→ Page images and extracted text
###
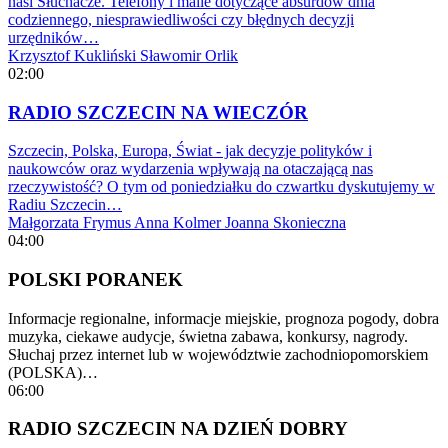
nasi Słuchacze. Telefony i maile dotyczące absurdów dnia
codziennego, niesprawiedliwości czy błędnych decyzji
urzędników…
Krzysztof Kukliński
Sławomir Orlik
02:00
RADIO SZCZECIN NA WIECZÓR
Szczecin, Polska, Europa, Świat - jak decyzje polityków i
naukowców oraz wydarzenia wpływają na otaczającą nas
rzeczywistość? O tym od poniedziałku do czwartku dyskutujemy w
Radiu Szczecin…
Małgorzata Frymus
Anna Kolmer
Joanna Skonieczna
04:00
POLSKI PORANEK
Informacje regionalne, informacje miejskie, prognoza pogody, dobra
muzyka, ciekawe audycje, świetna zabawa, konkursy, nagrody.
Słuchaj przez internet lub w województwie zachodniopomorskiem
(POLSKA)…
06:00
RADIO SZCZECIN NA DZIEŃ DOBRY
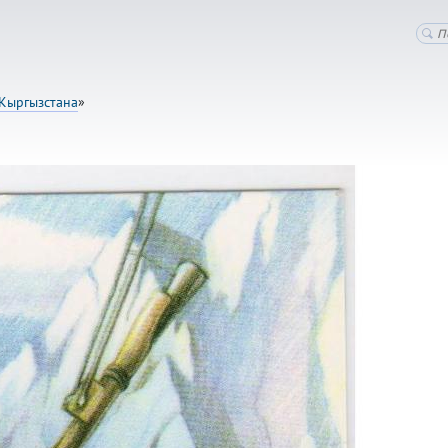
Кыргызстана
»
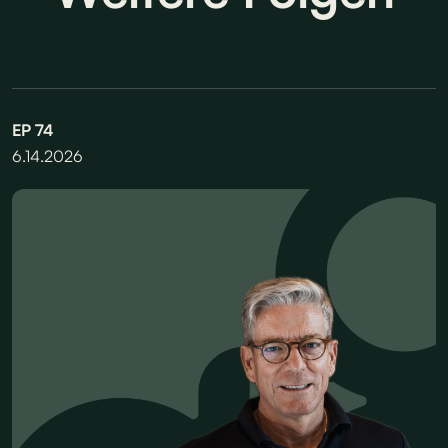
EP
74
6.14.2026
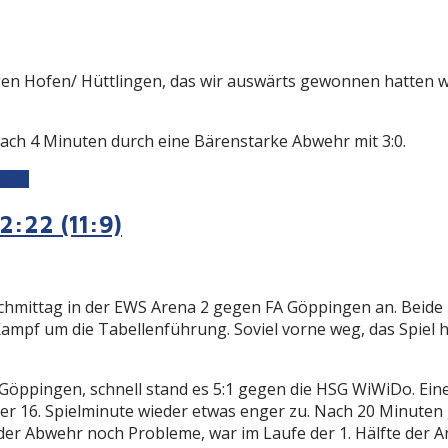
egen Hofen/ Hüttlingen, das wir auswärts gewonnen hatten
ach 4 Minuten durch eine Bärenstarke Abwehr mit 3:0.
3:9)
:22 (11:9)
achmittag in der EWS Arena 2 gegen FA Göppingen an. Beide
Kampf um die Tabellenführung. Soviel vorne weg, das Spiel 
öppingen, schnell stand es 5:1 gegen die HSG WiWiDo. Eine 
n der 16. Spielminute wieder etwas enger zu. Nach 20 Minuten
der Abwehr noch Probleme, war im Laufe der 1. Hälfte der An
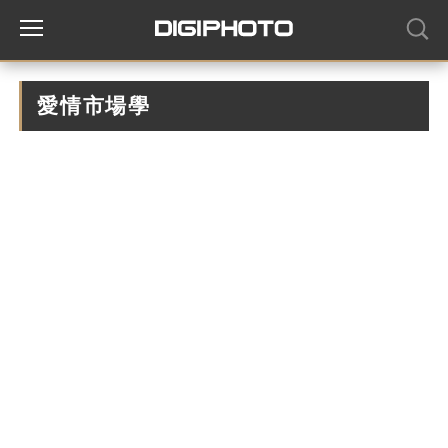
愛情市場學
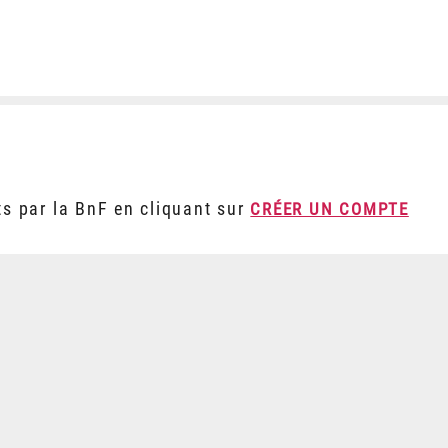
ts par la BnF en cliquant sur
CRÉER UN COMPTE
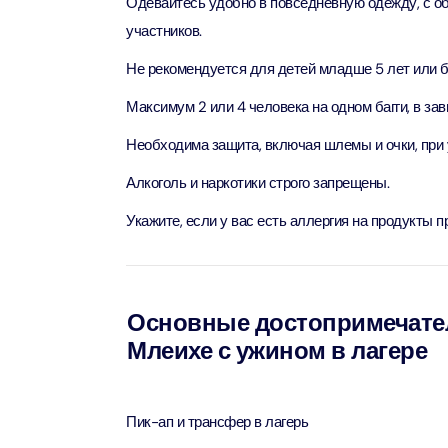
Одевайтесь удобно в повседневную одежду, с о
Attract
участников.
Ain Du
Не рекомендуется для детей младше 5 лет или 
Attract
Максимум 2 или 4 человека на одном багги, в зав
At The 
Необходима защита, включая шлемы и очки, при 
(Stand
Attract
Алкоголь и наркотики строго запрещены.
Укажите, если у вас есть аллергия на продукты п
IMG Wo
(Silver
Attract
Основные достопримечател
IMG Wor
Garde
Млеихе с ужином в лагере
Attract
Dhow C
Пик-ап и трансфер в лагерь
Attract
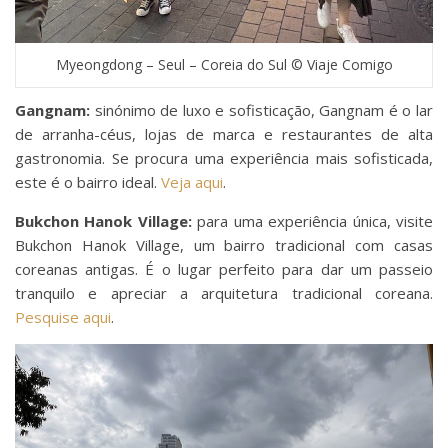
Myeongdong – Seul – Coreia do Sul © Viaje Comigo
Gangnam:
sinónimo de luxo e sofisticação, Gangnam é o lar
de arranha-céus, lojas de marca e restaurantes de alta
gastronomia. Se procura uma experiência mais sofisticada,
este é o bairro ideal.
Veja aqui
.
Bukchon Hanok Village:
para uma experiência única, visite
Bukchon Hanok Village, um bairro tradicional com casas
coreanas antigas. É o lugar perfeito para dar um passeio
tranquilo e apreciar a arquitetura tradicional coreana.
Pesquise aqui
.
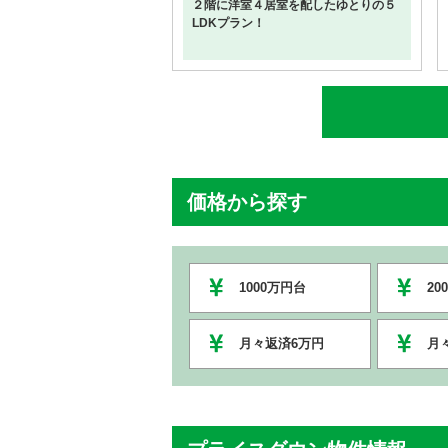
２階に洋室４居室を配したゆとりの５
LDKプラン！
価格から探す
1000万円台
20
月々返済6万円
月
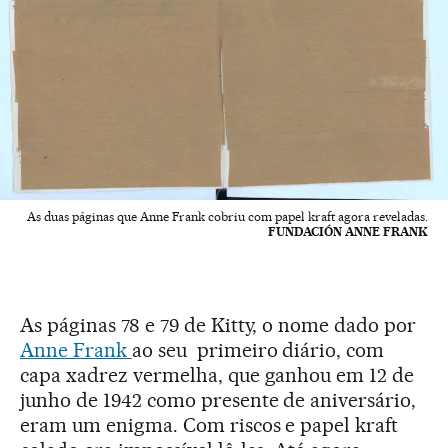
As duas páginas que Anne Frank cobriu com papel kraft agora reveladas.
FUNDACIÓN ANNE FRANK
As páginas 78 e 79 de Kitty, o nome dado por
Anne Frank
ao seu primeiro diário, com
capa xadrez vermelha, que ganhou em 12 de
junho de 1942 como presente de aniversário,
eram um enigma. Com riscos e papel kraft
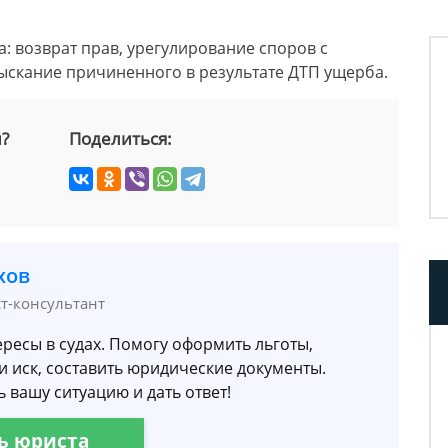
 возврат прав, урегулирование споров с
ыскание причиненного в результате ДТП ущерба.
й?
Поделиться:
хов
ст-консультант
ресы в судах. Помогу оформить льготы,
и иск, составить юридические документы.
 вашу ситуацию и дать ответ!
ь юриста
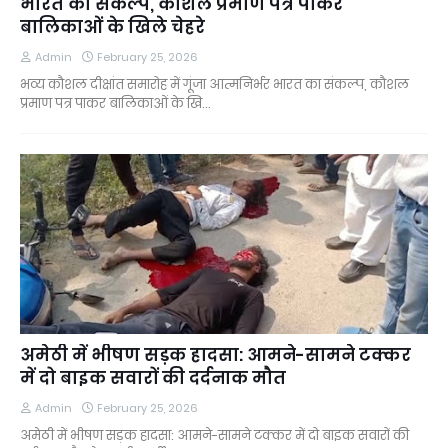
भारत का संकल्प, कौशल प्रमाण पत्र पाकर
बालिकाओं के खिले चेहरे
Admin
February 25, 2026
भव्य कौशल दीक्षांत समारोह में गूंजा आत्मनिर्भर भारत का संकल्प, कौशल
प्रमाण पत्र पाकर बालिकाओं के खि…
अमेठी में भीषण सड़क हादसा: आमने-सामने टक्कर
में दो बाइक सवारों की दर्दनाक मौत
Admin
February 25, 2026
अमेठी में भीषण सड़क हादसा: आमने-सामने टक्कर में दो बाइक सवारों की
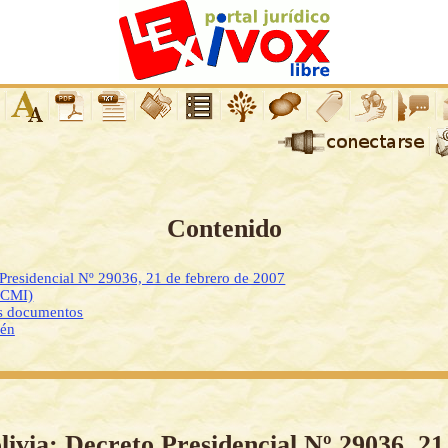
Contenido
 Presidencial Nº 29036, 21 de febrero de 2007
DCMI)
os documentos
ién
livia: Decreto Presidencial Nº 29036, 21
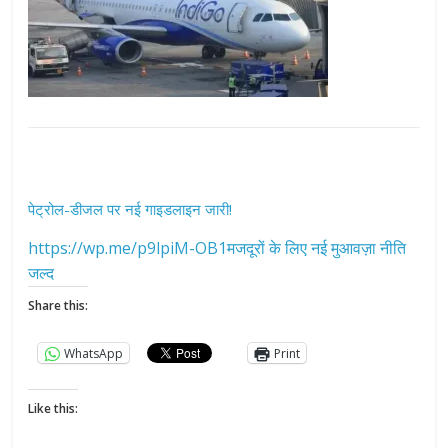
पेट्रोल-डीजल पर नई गाइडलाइन जारी!
https://wp.me/p9lpiM-OB1मजदूरों के लिए नई मुआवज़ा नीति
जल्द
Share this:
WhatsApp
Print
Like this:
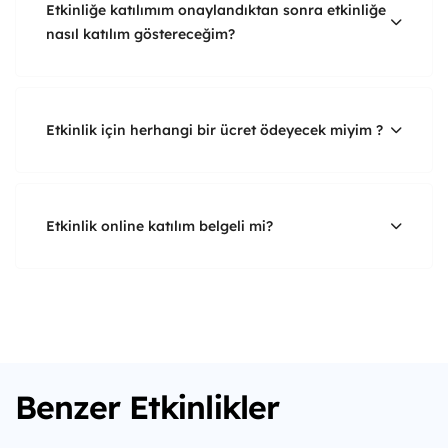
Etkinliğe katılımım onaylandıktan sonra etkinliğe
nasıl katılım göstereceğim?
Etkinlik için herhangi bir ücret ödeyecek miyim ?
Etkinlik online katılım belgeli mi?
Benzer Etkinlikler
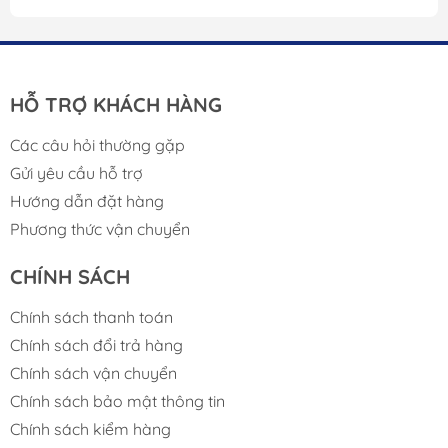
HỖ TRỢ KHÁCH HÀNG
Các câu hỏi thường gặp
Gửi yêu cầu hỗ trợ
Hướng dẫn đặt hàng
Phương thức vận chuyển
CHÍNH SÁCH
Chính sách thanh toán
Chính sách đổi trả hàng
Chính sách vận chuyển
Chính sách bảo mật thông tin
Chính sách kiểm hàng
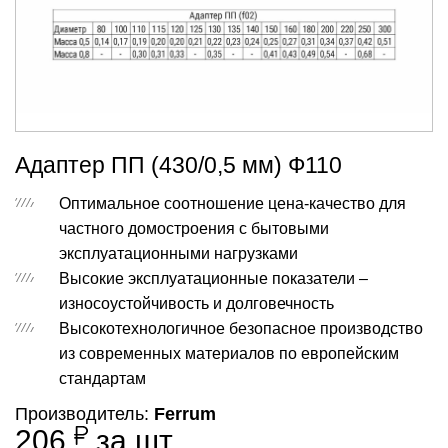
Адаптер ПП (430/0,5 мм) Ф110
Оптимальное соотношение цена-качество для
частного домостроения с бытовыми
эксплуатационными нагрузками
Высокие эксплуатационные показатели –
износоустойчивость и долговечность
Высокотехнологичное безопасное производство
из современных материалов по европейским
стандартам
Производитель:
Ferrum
206
за шт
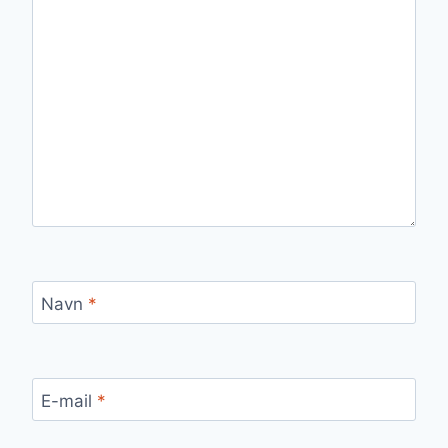
Navn
*
E-mail
*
###
→ WHAT TO DO
Search the records for the string "experiência" and report each line that has it.

→ REPLY TO THE TASK
gastronomia. Se procura uma experiência mais sofisticada,
para uma experiência única, visite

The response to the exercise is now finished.